» What you need to do:
Print each record below precisely, with every picture left out of the copy.

[Camera calibration data]

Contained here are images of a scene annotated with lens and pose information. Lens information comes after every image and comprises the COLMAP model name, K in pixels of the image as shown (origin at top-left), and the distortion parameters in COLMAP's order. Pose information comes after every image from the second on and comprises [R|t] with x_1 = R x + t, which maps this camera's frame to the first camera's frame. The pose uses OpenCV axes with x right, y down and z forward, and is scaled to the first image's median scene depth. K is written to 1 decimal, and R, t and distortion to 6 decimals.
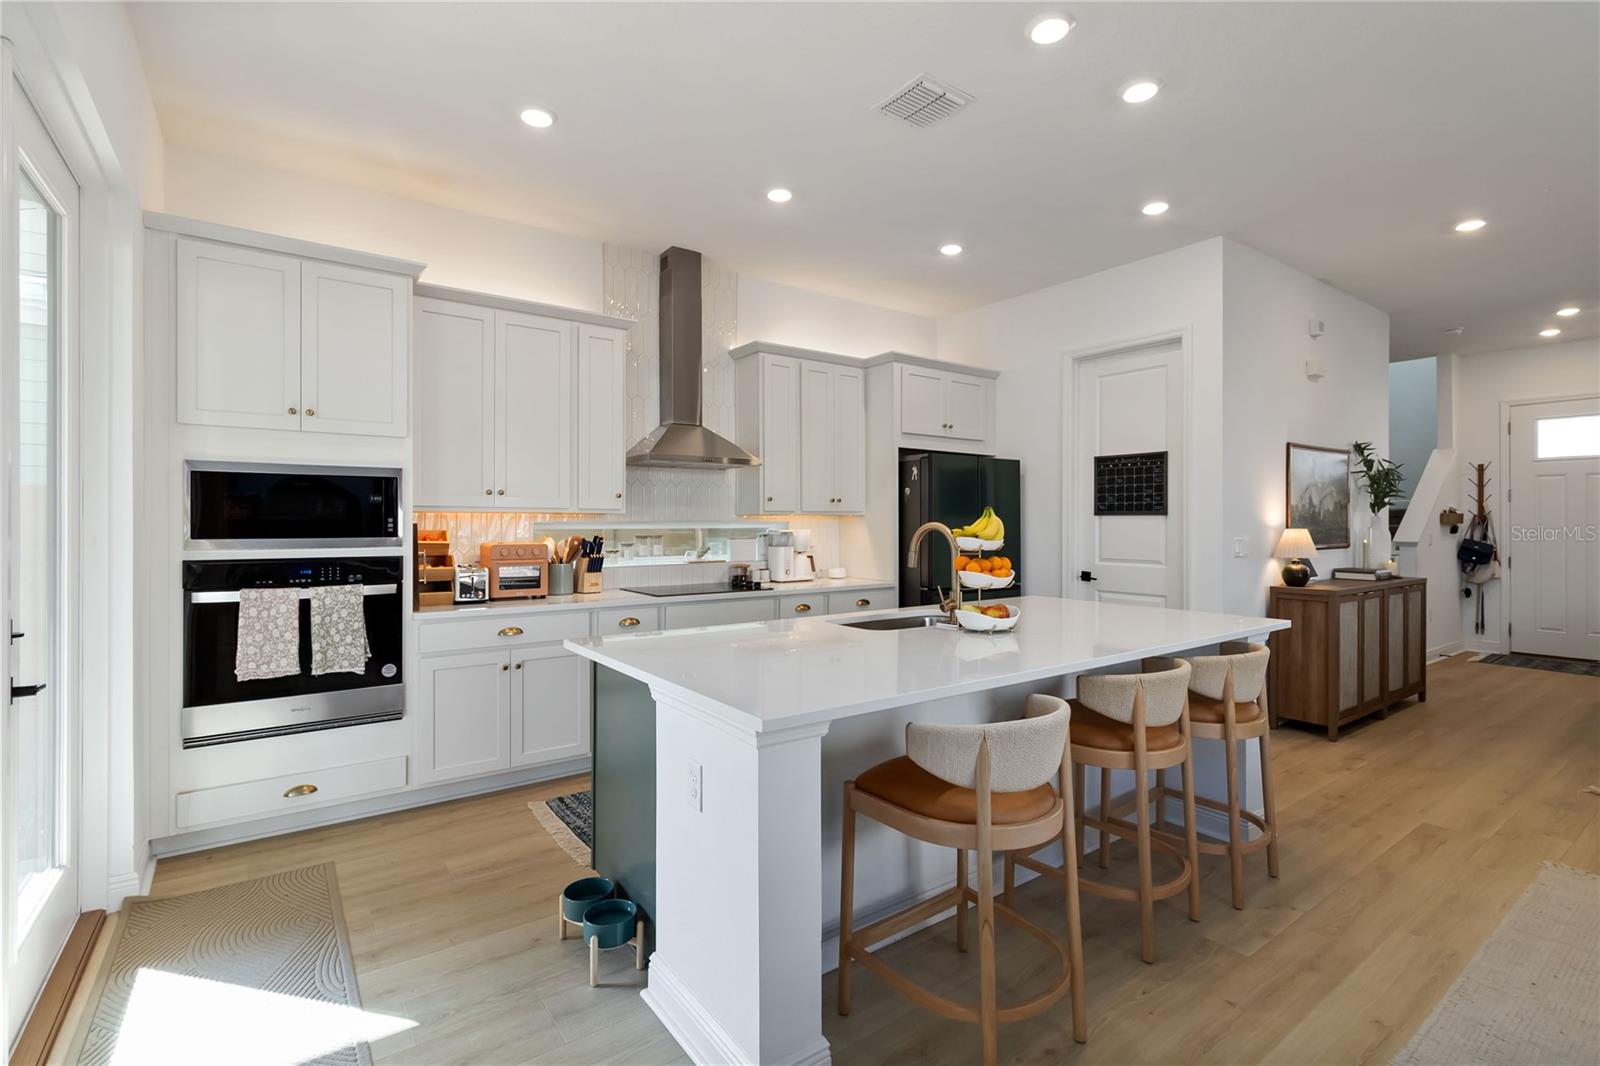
lens RADIAL K [[734.6, 0, 798.4], [0, 734.6, 521.6], [0, 0, 1]] dist [0.001838, 0.000174]
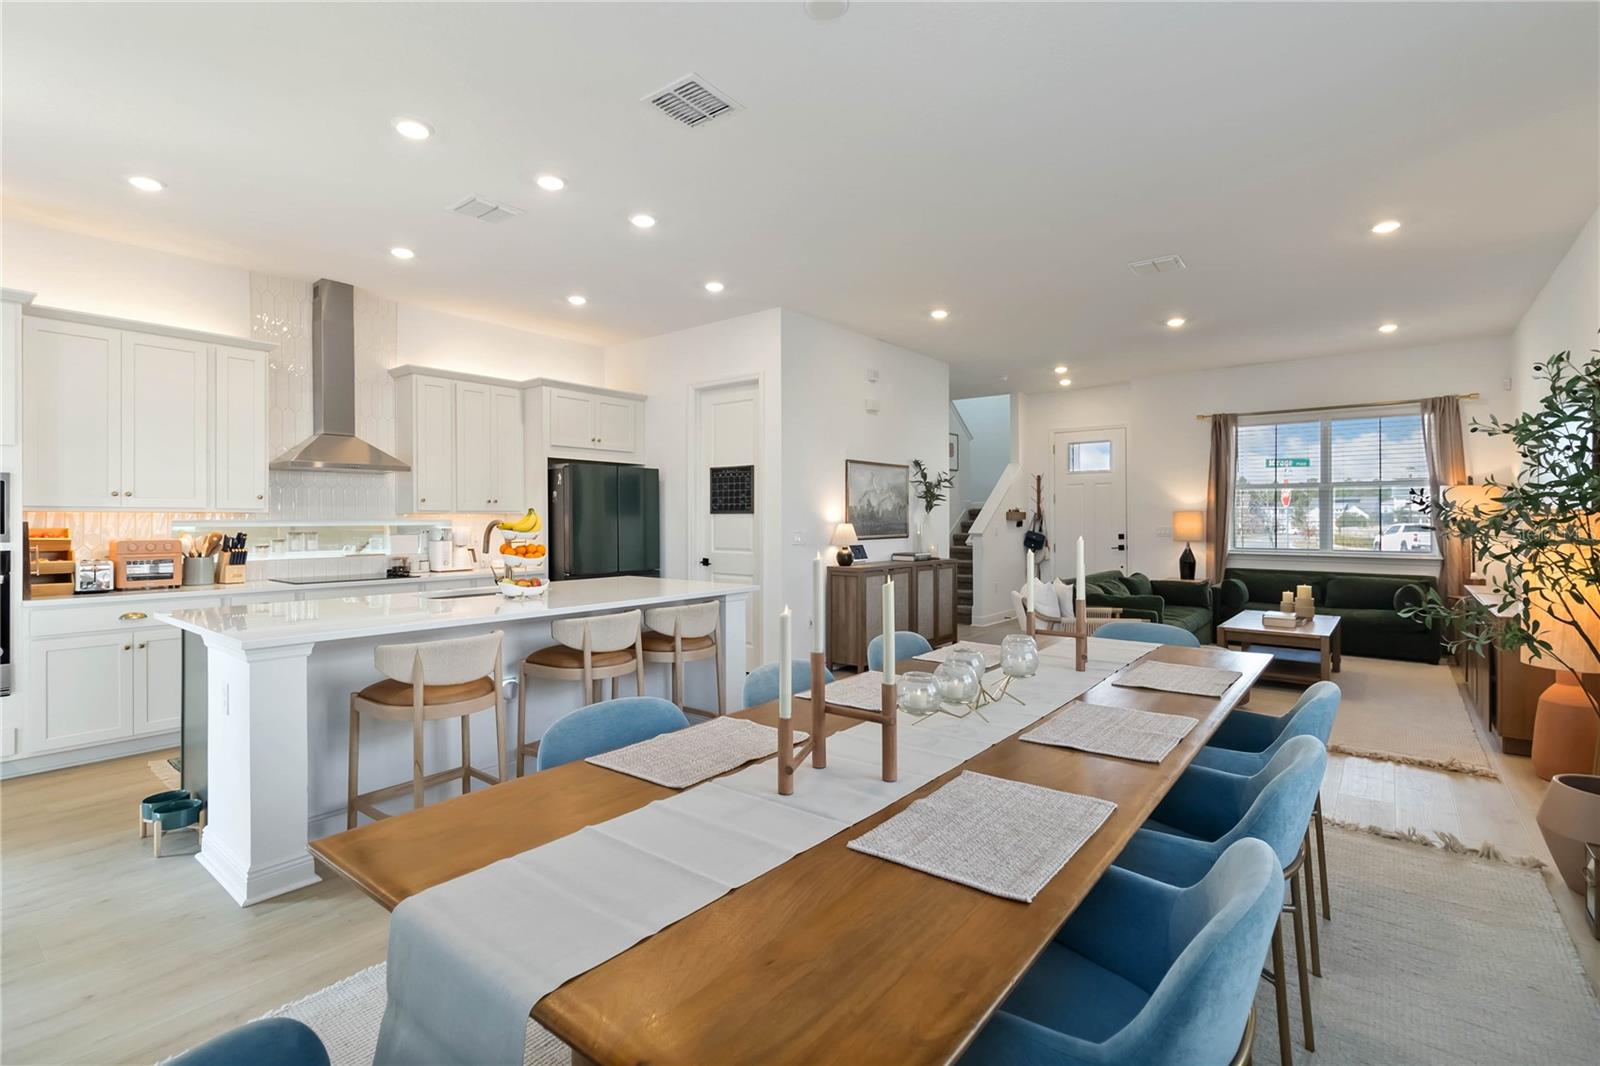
lens RADIAL K [[734.6, 0, 798.4], [0, 734.6, 521.6], [0, 0, 1]] dist [0.001838, 0.000174]
pose [[0.964518, -0.003843, 0.263990, 0.218421], [0.003148, 0.999990, 0.003055, 0.001500], [-0.263999, -0.002115, 0.964521, -0.271014]]
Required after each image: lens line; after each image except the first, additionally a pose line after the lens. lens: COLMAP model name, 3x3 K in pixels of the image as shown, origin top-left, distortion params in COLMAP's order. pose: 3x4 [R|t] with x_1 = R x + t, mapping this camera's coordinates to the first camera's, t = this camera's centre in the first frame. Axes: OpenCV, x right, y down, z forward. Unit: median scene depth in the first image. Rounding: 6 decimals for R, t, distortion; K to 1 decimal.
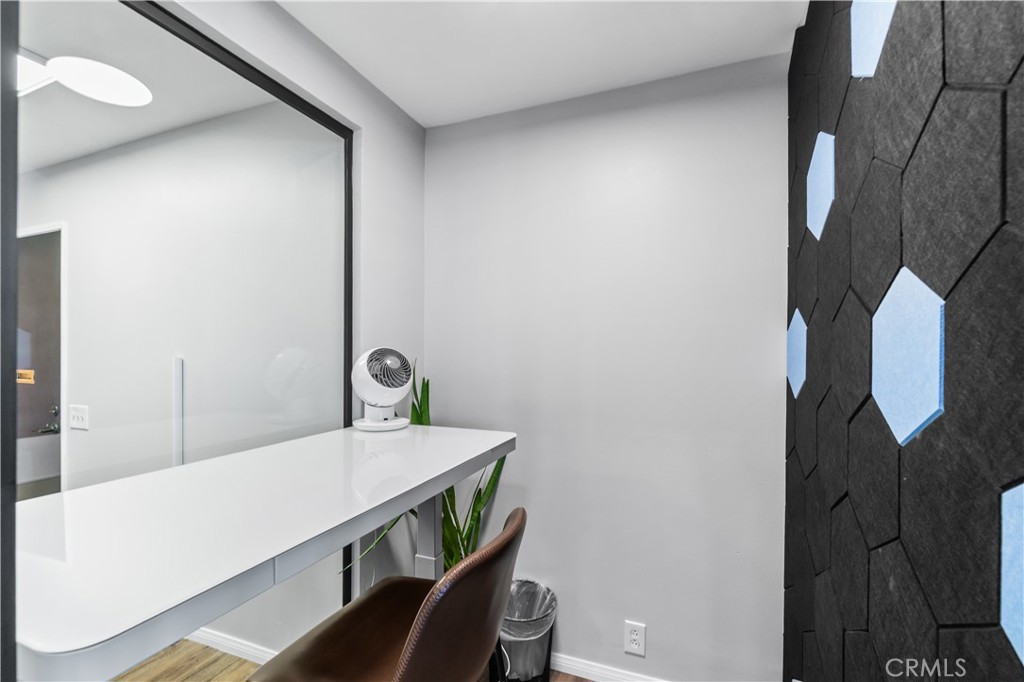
lens RADIAL K [[456.6, 0, 510.9], [0, 456.6, 344.6], [0, 0, 1]] dist [0.009896, 0.003853]
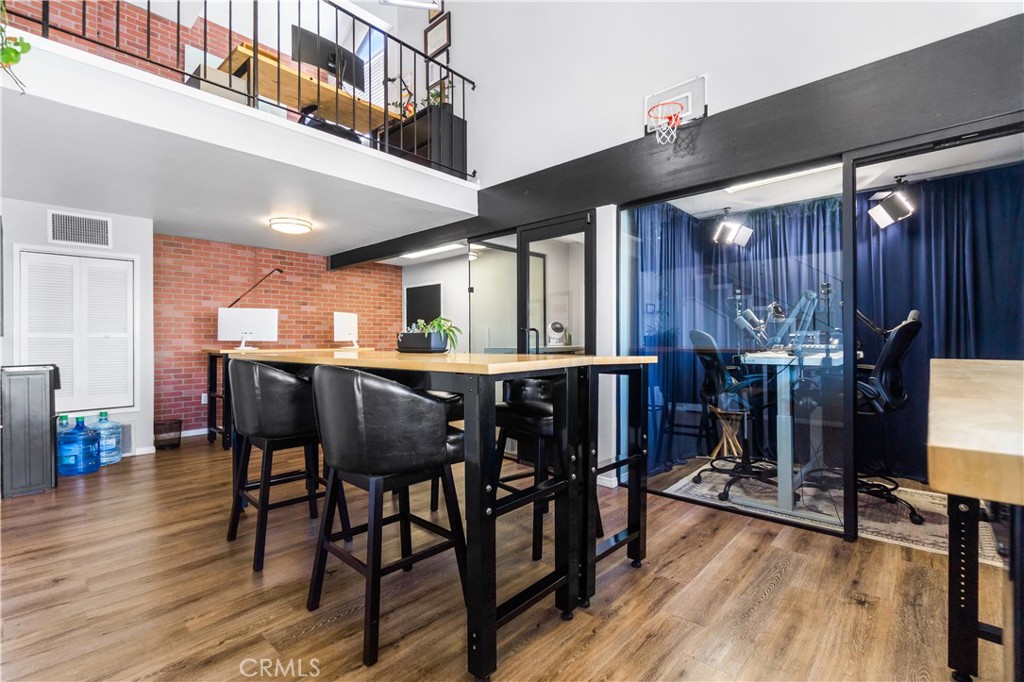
lens RADIAL K [[456.6, 0, 508.8], [0, 456.6, 338.0], [0, 0, 1]] dist [0.009896, 0.003853]
pose [[0.934529, -0.012221, -0.355678, 0.561662], [0.015962, 0.999844, 0.007585, 0.090314], [0.355530, -0.012766, 0.934578, -2.141384]]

» Response:
Contained here are images of a scene annotated with lens and pose information. Lens information comes after every image and comprises the COLMAP model name, K in pixels of the image as shown (origin at top-left), and the distortion parameters in COLMAP's order. Pose information comes after every image from the second on and comprises [R|t] with x_1 = R x + t, which maps this camera's frame to the first camera's frame. The pose uses OpenCV axes with x right, y down and z forward, and is scaled to the first image's median scene depth. K is written to 1 decimal, and R, t and distortion to 6 decimals.
lens RADIAL K [[734.6, 0, 798.4], [0, 734.6, 521.6], [0, 0, 1]] dist [0.001838, 0.000174]
lens RADIAL K [[734.6, 0, 798.4], [0, 734.6, 521.6], [0, 0, 1]] dist [0.001838, 0.000174]
pose [[0.964518, -0.003843, 0.263990, 0.218421], [0.003148, 0.999990, 0.003055, 0.001500], [-0.263999, -0.002115, 0.964521, -0.271014]]
Required after each image: lens line; after each image except the first, additionally a pose line after the lens. lens: COLMAP model name, 3x3 K in pixels of the image as shown, origin top-left, distortion params in COLMAP's order. pose: 3x4 [R|t] with x_1 = R x + t, mapping this camera's coordinates to the first camera's, t = this camera's centre in the first frame. Axes: OpenCV, x right, y down, z forward. Unit: median scene depth in the first image. Rounding: 6 decimals for R, t, distortion; K to 1 decimal.
lens RADIAL K [[456.6, 0, 510.9], [0, 456.6, 344.6], [0, 0, 1]] dist [0.009896, 0.003853]
lens RADIAL K [[456.6, 0, 508.8], [0, 456.6, 338.0], [0, 0, 1]] dist [0.009896, 0.003853]
pose [[0.934529, -0.012221, -0.355678, 0.561662], [0.015962, 0.999844, 0.007585, 0.090314], [0.355530, -0.012766, 0.934578, -2.141384]]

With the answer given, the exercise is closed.